The portrait that José Emilio Pacheco made of the playwright in a few lines is accurate: “For Rodolfo Usigli, the theater was the world, the world was a theater and everything else was battle and dialogue.” Convinced that “a town without theater is a town without truth,” for 50 years, the poet writes, he fought to give us a Mexican theater “a representable human comedy, a scenic mural, a one-man dramatic literature in which a single author did the work of many writers: tragedies, dramas, pieces, comedies, farces, theory, criticism, innumerable translations. A Mexican theater.”

The playwright was very clear about his vocation: “either theater or silence. Either theater or nothing… That is why I reprove and reject everything that adulterates or disfigures and betrays him and turns him into a cheap and rootless clown or a Pompadour doll or a falsification with or without myth. Either theater or silence. Either theater or nothing.”

The habits and customs of a good part of the current political class confirm the relevance of a good part of Usigli’s works and, in particular, that of The gesticulator. Years pass and the same vices portrayed by the playwright persist.

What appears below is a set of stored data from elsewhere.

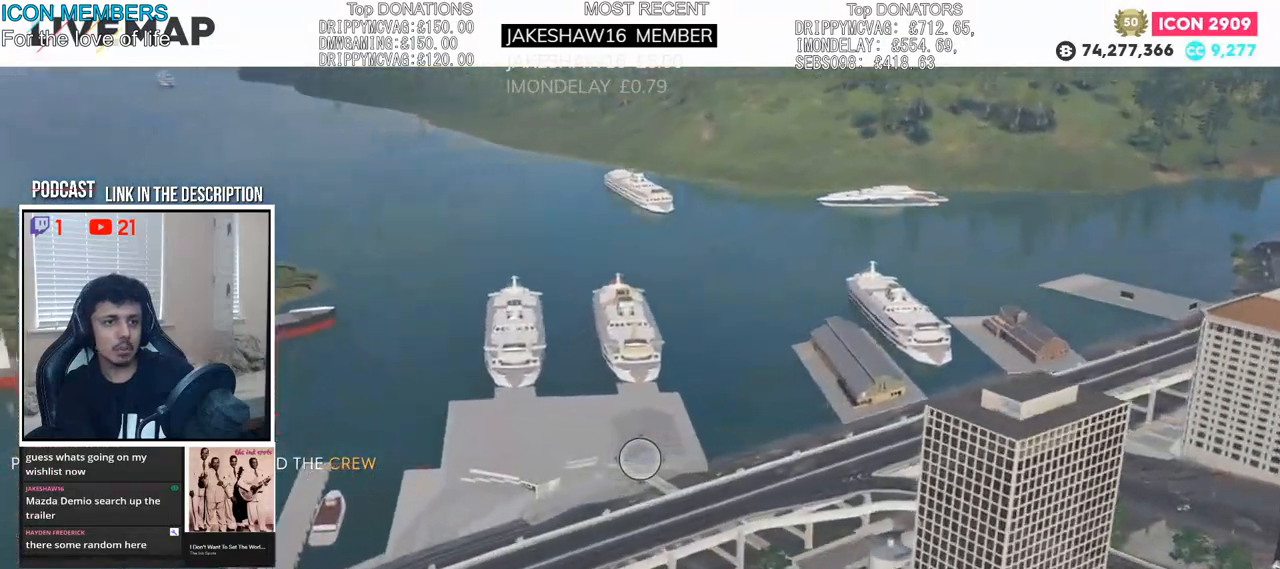
{"buttons": ["R2"], "left_stick": "right", "right_stick": "center", "events": [[67, "right_stick", "right"], [233, "left_stick", "right"], [367, "right_stick", "center"]]}
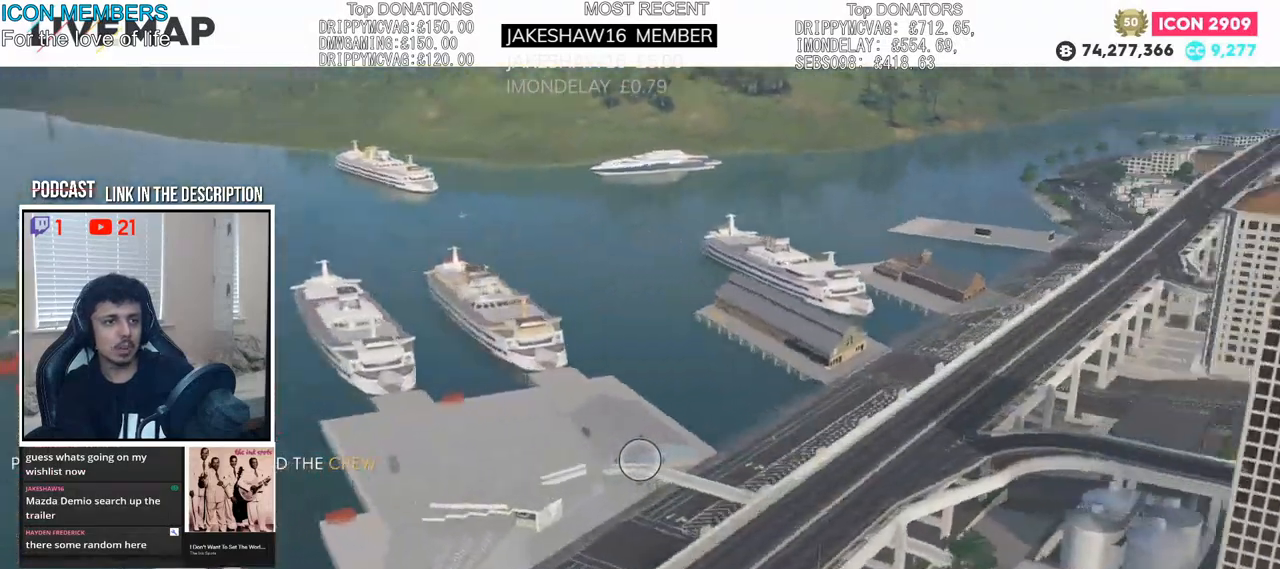
{"buttons": ["R2"], "left_stick": "center", "right_stick": "center", "events": [[17, "left_stick", "center"], [333, "left_stick", "right"], [500, "left_stick", "center"]]}
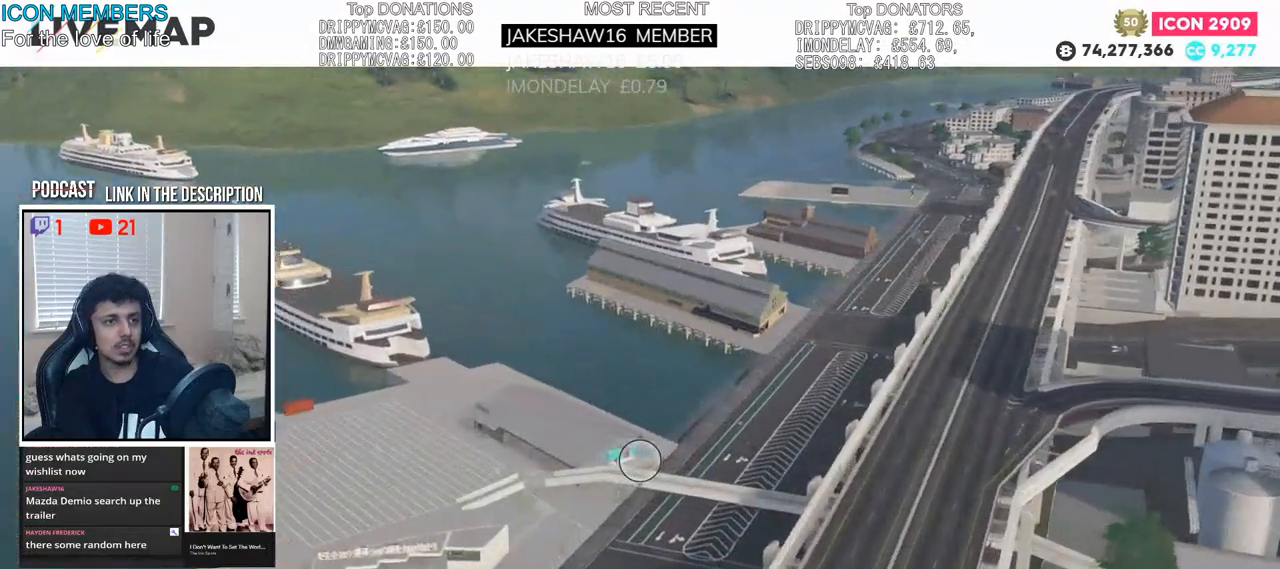
{"buttons": ["R2"], "left_stick": "up-right", "right_stick": "center", "events": [[300, "left_stick", "up-right"]]}
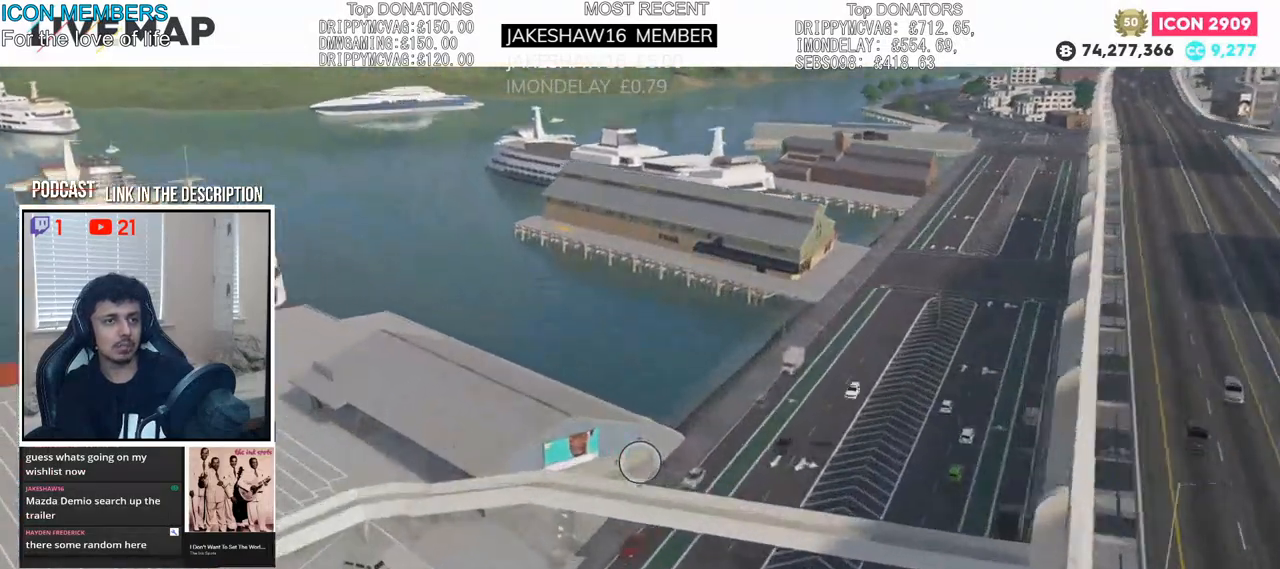
{"buttons": ["R2"], "left_stick": "center", "right_stick": "left", "events": [[100, "left_stick", "center"], [467, "right_stick", "left"]]}
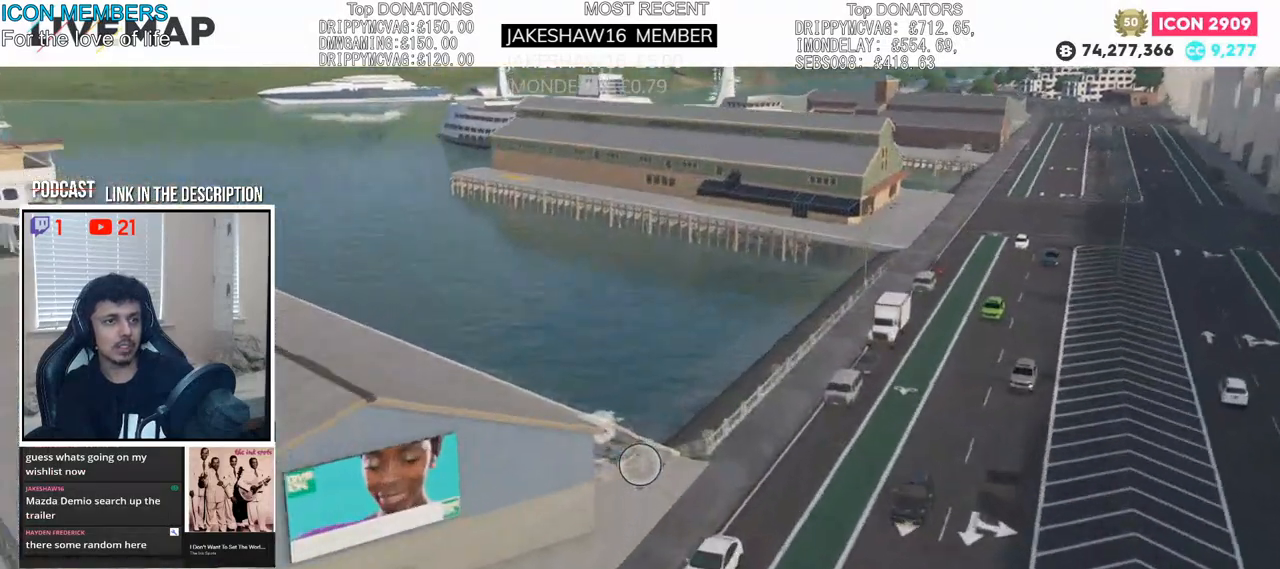
{"buttons": ["R2"], "left_stick": "center", "right_stick": "left", "events": [[50, "left_stick", "right"], [100, "left_stick", "up-right"], [333, "left_stick", "center"]]}
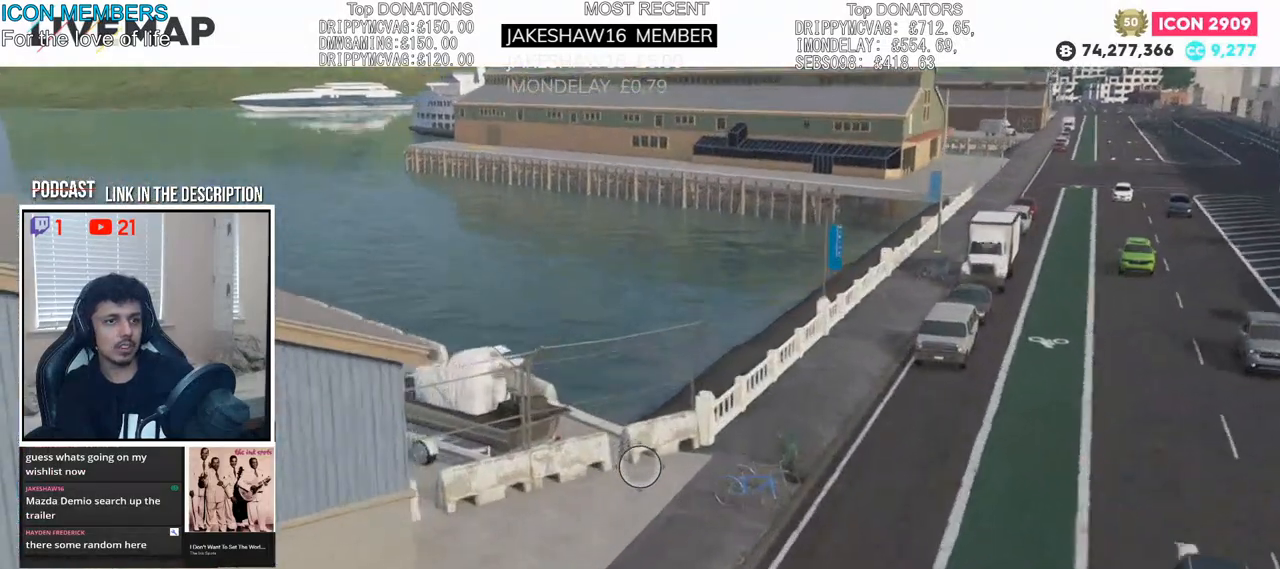
{"buttons": [], "left_stick": "up", "right_stick": "left", "events": [[17, "R2", "up"], [117, "left_stick", "up-right"], [167, "left_stick", "up"]]}
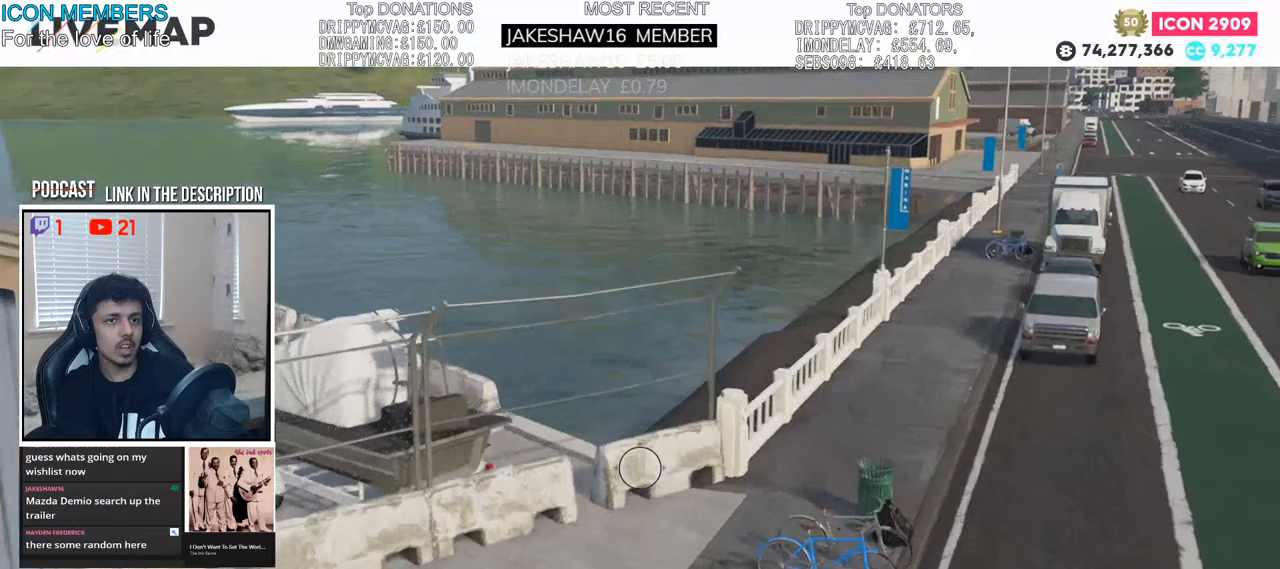
{"buttons": [], "left_stick": "up-left", "right_stick": "left", "events": [[183, "left_stick", "center"], [417, "left_stick", "up-left"]]}
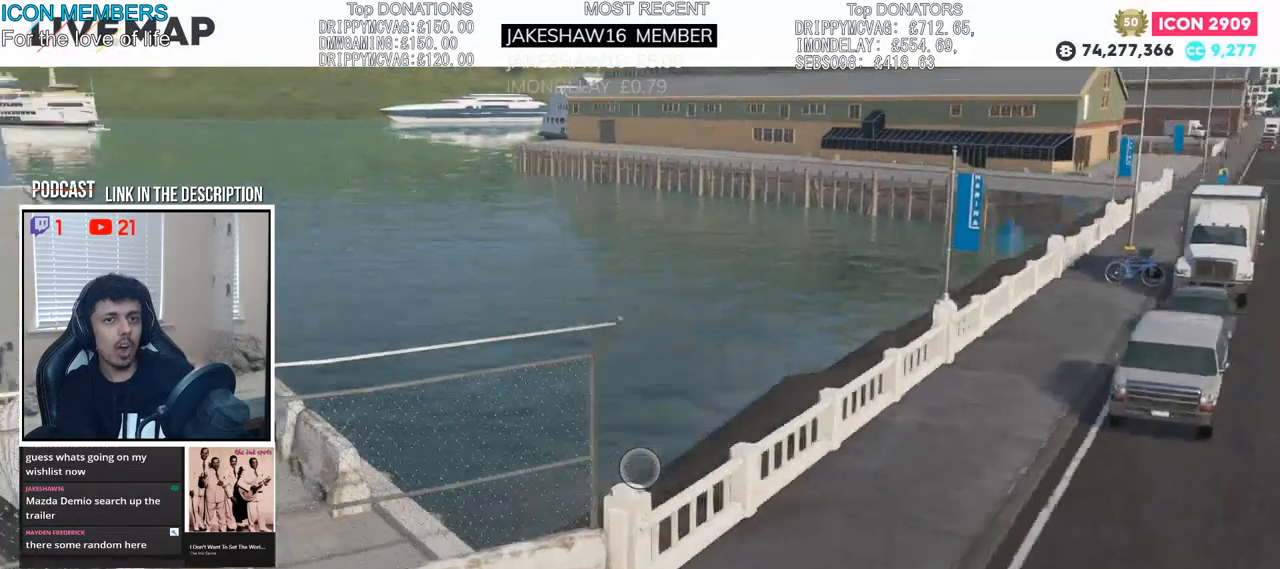
{"buttons": [], "left_stick": "up-left", "right_stick": "center", "events": [[117, "right_stick", "center"], [183, "L2", "down"], [300, "L2", "up"]]}
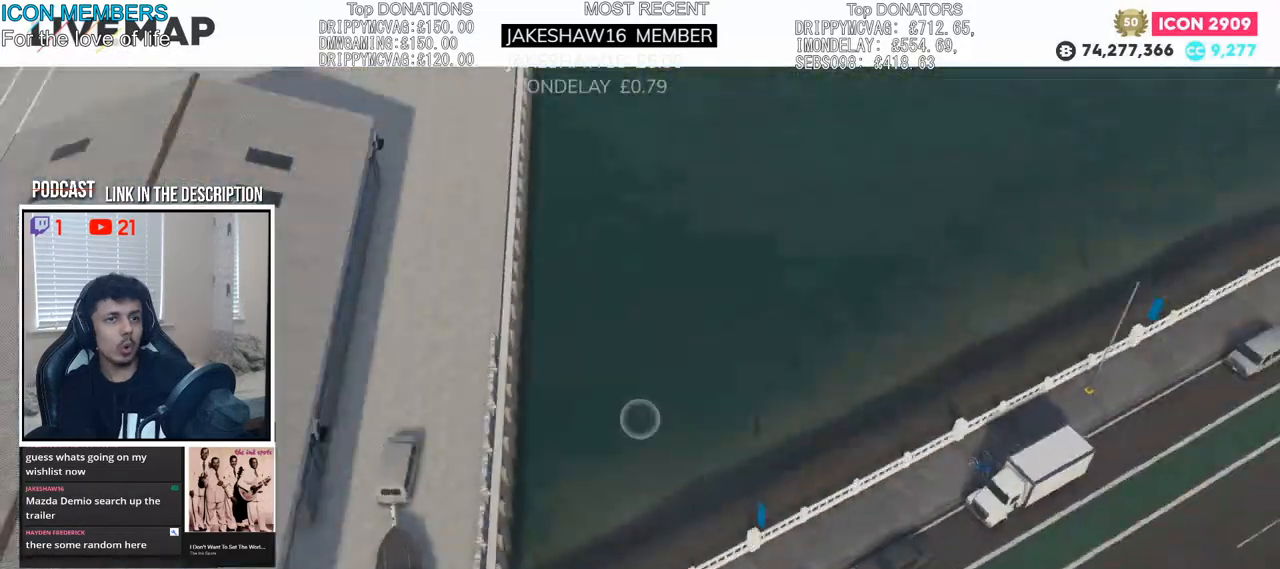
{"buttons": ["R2"], "left_stick": "up-left", "right_stick": "down-left", "events": [[50, "R2", "down"], [367, "right_stick", "down-left"]]}
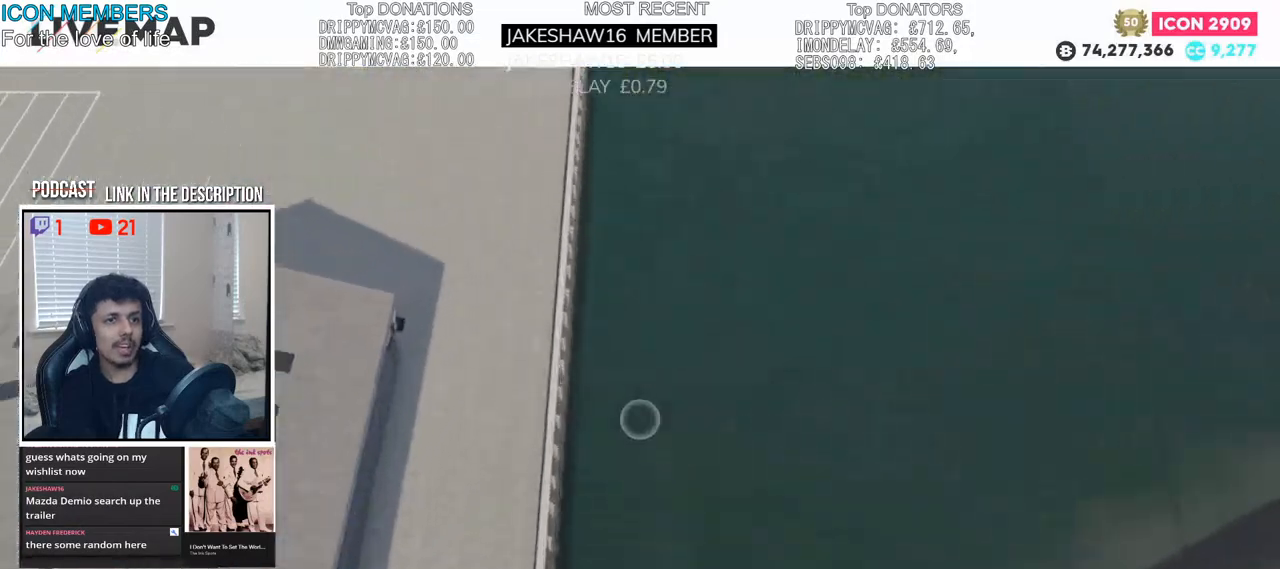
{"buttons": ["R2"], "left_stick": "up-left", "right_stick": "down-left", "events": [[283, "left_stick", "center"], [500, "left_stick", "up-left"]]}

“If you think that I don’t understand that I have failed in my life… if you think that it seems fair that you pay for my failures, you are wrong. I also want everything for you. If you think that we will not leave this place to something better, you are wrong. I am willing to do anything to ensure your future.”

Rodolfo Usigli was born on November 17, 1905 in a neighborhood on the old San Juan de Letrán Avenue in what is now the Teresa cinema. The epitaph he suggested was never placed on his grave: “Here lies and waits, Rodolfo Usigli, citizen of the theater.” But even though they didn’t, the playwright continues to wait patiently with his works to continue surprising us.